Advantages of positioning the vertical progressive component on the front surface of the lens include minimized vertical eye movement and fast interaction between near and far. The effects of positioning the horizontal progressive component on the back surface of the lens include less impact to peripheral vision (because the closer distortion is to the eye, the less it impacts peripheral vision), the usable corrective surface is enlarged, and a wider, clear visual field at all distances is created regardless of prescription.

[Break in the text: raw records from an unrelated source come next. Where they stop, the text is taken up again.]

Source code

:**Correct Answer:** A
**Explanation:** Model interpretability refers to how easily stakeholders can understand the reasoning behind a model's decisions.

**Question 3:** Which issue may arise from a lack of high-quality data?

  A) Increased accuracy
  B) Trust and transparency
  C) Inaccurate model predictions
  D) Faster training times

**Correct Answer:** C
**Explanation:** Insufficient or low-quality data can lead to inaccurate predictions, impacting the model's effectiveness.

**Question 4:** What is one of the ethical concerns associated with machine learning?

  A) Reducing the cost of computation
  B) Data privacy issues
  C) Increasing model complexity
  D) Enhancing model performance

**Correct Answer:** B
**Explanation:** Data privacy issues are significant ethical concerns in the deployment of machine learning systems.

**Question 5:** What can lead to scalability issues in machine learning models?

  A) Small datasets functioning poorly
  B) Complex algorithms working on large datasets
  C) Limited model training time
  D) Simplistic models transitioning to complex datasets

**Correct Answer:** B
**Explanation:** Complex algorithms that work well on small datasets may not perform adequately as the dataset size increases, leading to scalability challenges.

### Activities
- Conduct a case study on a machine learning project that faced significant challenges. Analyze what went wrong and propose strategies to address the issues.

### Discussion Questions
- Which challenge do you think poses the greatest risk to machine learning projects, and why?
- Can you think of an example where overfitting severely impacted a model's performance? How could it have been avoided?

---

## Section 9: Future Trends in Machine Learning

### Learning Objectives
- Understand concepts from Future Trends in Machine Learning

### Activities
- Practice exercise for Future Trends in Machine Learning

What does this mean for patients? With a non-harmonized progressive lens, objects are distorted in the lower periphery of the lens, resulting in a swaying feeling. With iD Free Form Design calculation, the lens surface can be modified to control image distortion through mathematical computation to create less of a swim sensation.
View Xpansion Technology
View Xpansion Technology improves the lens optics from edge to edge for wider fields of distortion free vision. Standard progressive lenses usually offer a sharp image through the central zone when looking straight ahead. The eye encounters distortion and lens aberration as the gaze rotates toward the lens periphery or edges. This can lead to blurred peripheral vision and head turning. View Xpansion Technology decreases aberrations. This results in ease of focus at all viewing angles.
Stable View Enhancer
Stable View Enhancer reduces distortion of the view. Standard progressive wearers often notice distortion when going up and down stairs, which can make the wearer feel unsteady and uncomfortable. The problem is dramatically reduced with Stable View Enhancer, a digital evaluation method, which corrects dynamic distortion.